Clarence Washington

No. 67
- Position: Defensive tackle

Personal information
- Born: December 23, 1946 (age 79) Little Rock, Arkansas, U.S.
- Listed height: 6 ft 3 in (1.91 m)
- Listed weight: 264 lb (120 kg)

Career information
- College: Arkansas–Pine Bluff
- NFL draft: 1969: 11th round, 264th overall pick

Career history
- Pittsburgh Steelers (1969–1971);

Career NFL statistics
- Games played: 27
- Stats at Pro Football Reference

= Clarence Washington =

American football player (born 1946)

Clarence Washington (born December 23, 1946) is an American former professional football player who was a defensive tackle for three seasons with the Pittsburgh Steelers in the National Football League (NFL) from 1969 to 1971. He played college football for the Arkansas–Pine Bluff Golden Lions, playing alongside and rooming with future Steeler teammate L. C. Greenwood.
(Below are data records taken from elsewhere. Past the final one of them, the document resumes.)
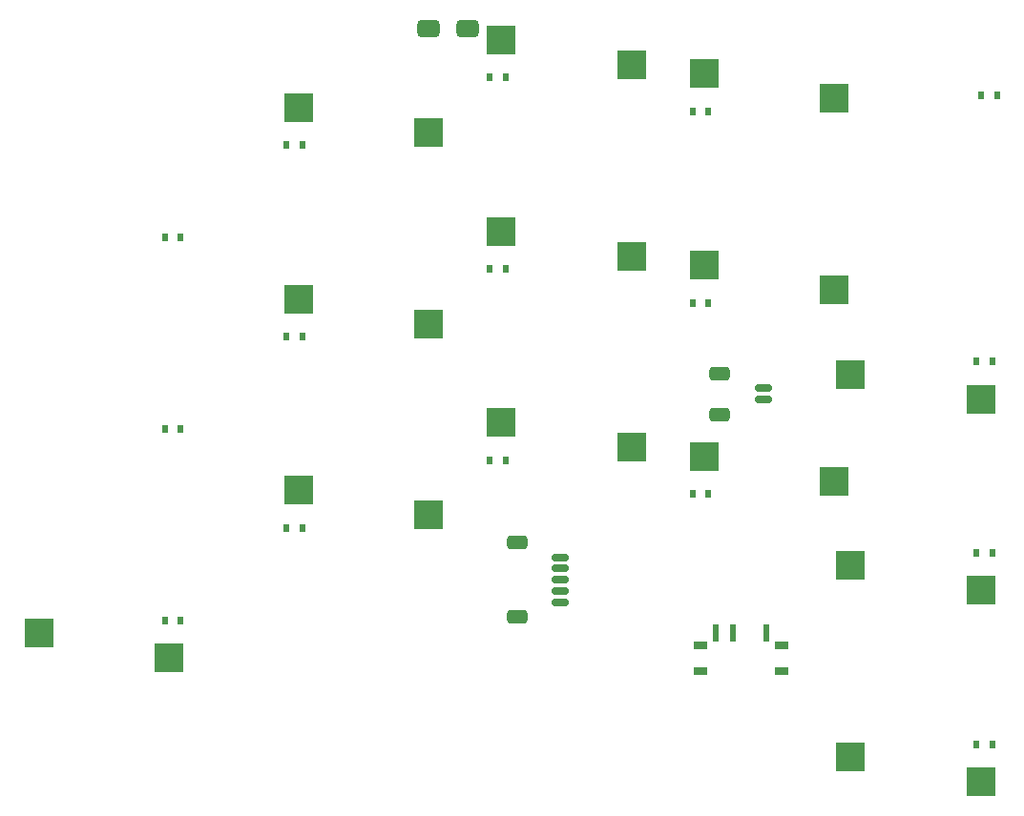
<source format=gbr>
%TF.GenerationSoftware,KiCad,Pcbnew,(7.0.0-0)*%
%TF.CreationDate,2023-02-22T17:52:08+08:00*%
%TF.ProjectId,right,72696768-742e-46b6-9963-61645f706362,v1.0.0*%
%TF.SameCoordinates,Original*%
%TF.FileFunction,Paste,Bot*%
%TF.FilePolarity,Positive*%
%FSLAX46Y46*%
G04 Gerber Fmt 4.6, Leading zero omitted, Abs format (unit mm)*
G04 Created by KiCad (PCBNEW (7.0.0-0)) date 2023-02-22 17:52:08*
%MOMM*%
%LPD*%
G01*
G04 APERTURE LIST*
G04 Aperture macros list*
%AMRoundRect*
0 Rectangle with rounded corners*
0 $1 Rounding radius*
0 $2 $3 $4 $5 $6 $7 $8 $9 X,Y pos of 4 corners*
0 Add a 4 corners polygon primitive as box body*
4,1,4,$2,$3,$4,$5,$6,$7,$8,$9,$2,$3,0*
0 Add four circle primitives for the rounded corners*
1,1,$1+$1,$2,$3*
1,1,$1+$1,$4,$5*
1,1,$1+$1,$6,$7*
1,1,$1+$1,$8,$9*
0 Add four rect primitives between the rounded corners*
20,1,$1+$1,$2,$3,$4,$5,0*
20,1,$1+$1,$4,$5,$6,$7,0*
20,1,$1+$1,$6,$7,$8,$9,0*
20,1,$1+$1,$8,$9,$2,$3,0*%
G04 Aperture macros list end*
%ADD10R,2.600000X2.600000*%
%ADD11R,0.600000X0.700000*%
%ADD12R,0.600000X1.524000*%
%ADD13R,1.200000X0.700000*%
%ADD14RoundRect,0.381000X0.619000X0.381000X-0.619000X0.381000X-0.619000X-0.381000X0.619000X-0.381000X0*%
%ADD15RoundRect,0.378000X0.622000X0.378000X-0.622000X0.378000X-0.622000X-0.378000X0.622000X-0.378000X0*%
%ADD16RoundRect,0.150000X0.625000X-0.150000X0.625000X0.150000X-0.625000X0.150000X-0.625000X-0.150000X0*%
%ADD17RoundRect,0.250000X0.650000X-0.350000X0.650000X0.350000X-0.650000X0.350000X-0.650000X-0.350000X0*%
G04 APERTURE END LIST*
D10*
%TO.C,S1*%
X75274999Y17049999D03*
X63724999Y19249999D03*
%TD*%
D11*
%TO.C,D1*%
X74899999Y20399999D03*
X76299999Y20399999D03*
%TD*%
D10*
%TO.C,S2*%
X75274999Y49999D03*
X63724999Y2249999D03*
%TD*%
D11*
%TO.C,D2*%
X74899999Y3399999D03*
X76299999Y3399999D03*
%TD*%
D10*
%TO.C,S3*%
X75274999Y-16949999D03*
X63724999Y-14749999D03*
%TD*%
D11*
%TO.C,D3*%
X74899999Y-13599999D03*
X76299999Y-13599999D03*
%TD*%
D10*
%TO.C,S4*%
X50724999Y45949999D03*
X62274999Y43749999D03*
%TD*%
D11*
%TO.C,D4*%
X51099999Y42599999D03*
X49699999Y42599999D03*
%TD*%
D10*
%TO.C,S5*%
X50724999Y28949999D03*
X62274999Y26749999D03*
%TD*%
D11*
%TO.C,D5*%
X51099999Y25599999D03*
X49699999Y25599999D03*
%TD*%
D10*
%TO.C,S6*%
X50724999Y11949999D03*
X62274999Y9749999D03*
%TD*%
D11*
%TO.C,D6*%
X51099999Y8599999D03*
X49699999Y8599999D03*
%TD*%
D10*
%TO.C,S7*%
X32724999Y48949999D03*
X44274999Y46749999D03*
%TD*%
D11*
%TO.C,D7*%
X33099999Y45599999D03*
X31699999Y45599999D03*
%TD*%
D10*
%TO.C,S8*%
X32724999Y31949999D03*
X44274999Y29749999D03*
%TD*%
D11*
%TO.C,D8*%
X33099999Y28599999D03*
X31699999Y28599999D03*
%TD*%
D10*
%TO.C,S9*%
X32724999Y14949999D03*
X44274999Y12749999D03*
%TD*%
D11*
%TO.C,D9*%
X33099999Y11599999D03*
X31699999Y11599999D03*
%TD*%
D10*
%TO.C,S10*%
X14724999Y42949999D03*
X26274999Y40749999D03*
%TD*%
D11*
%TO.C,D10*%
X15099999Y39599999D03*
X13699999Y39599999D03*
%TD*%
D10*
%TO.C,S11*%
X14724999Y25949999D03*
X26274999Y23749999D03*
%TD*%
D11*
%TO.C,D11*%
X15099999Y22599999D03*
X13699999Y22599999D03*
%TD*%
D10*
%TO.C,S12*%
X14724999Y8949999D03*
X26274999Y6749999D03*
%TD*%
D11*
%TO.C,D12*%
X15099999Y5599999D03*
X13699999Y5599999D03*
%TD*%
%TO.C,D13*%
X2899999Y31399999D03*
X4299999Y31399999D03*
%TD*%
%TO.C,D14*%
X2899999Y14399999D03*
X4299999Y14399999D03*
%TD*%
D10*
%TO.C,S15*%
X3274999Y-5949999D03*
X-8274999Y-3749999D03*
%TD*%
D11*
%TO.C,D15*%
X2899999Y-2599999D03*
X4299999Y-2599999D03*
%TD*%
%TO.C,D16*%
X76699999Y43999999D03*
X75299999Y43999999D03*
%TD*%
D12*
%TO.C,SS1*%
X56249999Y-3679999D03*
X53249999Y-3679999D03*
X51749999Y-3679999D03*
D13*
X57599999Y-7079999D03*
X57599999Y-4779999D03*
X50399999Y-7079999D03*
X50399999Y-4779999D03*
%TD*%
D14*
%TO.C,SB1*%
X29750000Y50000000D03*
D15*
X26250000Y50000000D03*
%TD*%
D16*
%TO.C,JB1*%
X56000000Y18000000D03*
X56000000Y17000000D03*
D17*
X52125000Y19300000D03*
X52125000Y15700000D03*
%TD*%
D16*
%TO.C,JC1*%
X38000000Y3000000D03*
X38000000Y2000000D03*
X38000000Y1000000D03*
X38000000Y0D03*
X38000000Y-1000000D03*
D17*
X34125000Y-2300000D03*
X34125000Y4300000D03*
%TD*%
M02*

</source>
According to sportswriter Jack Zanger, he and Greenwood both "demonstrated that they were worthy backup men" in 1969. Washington played in 13 games as a backup tackle in 1969 and then in all 14 games in 1970. Washington missed the 1971 season after suffering a broken leg during preseason workouts. He was traded to the Chicago Bears prior to the 1972 season for a draft pick due to the Steelers' surplus of quality defensive linemen, but the deal was voided because Washington failed the physical exam.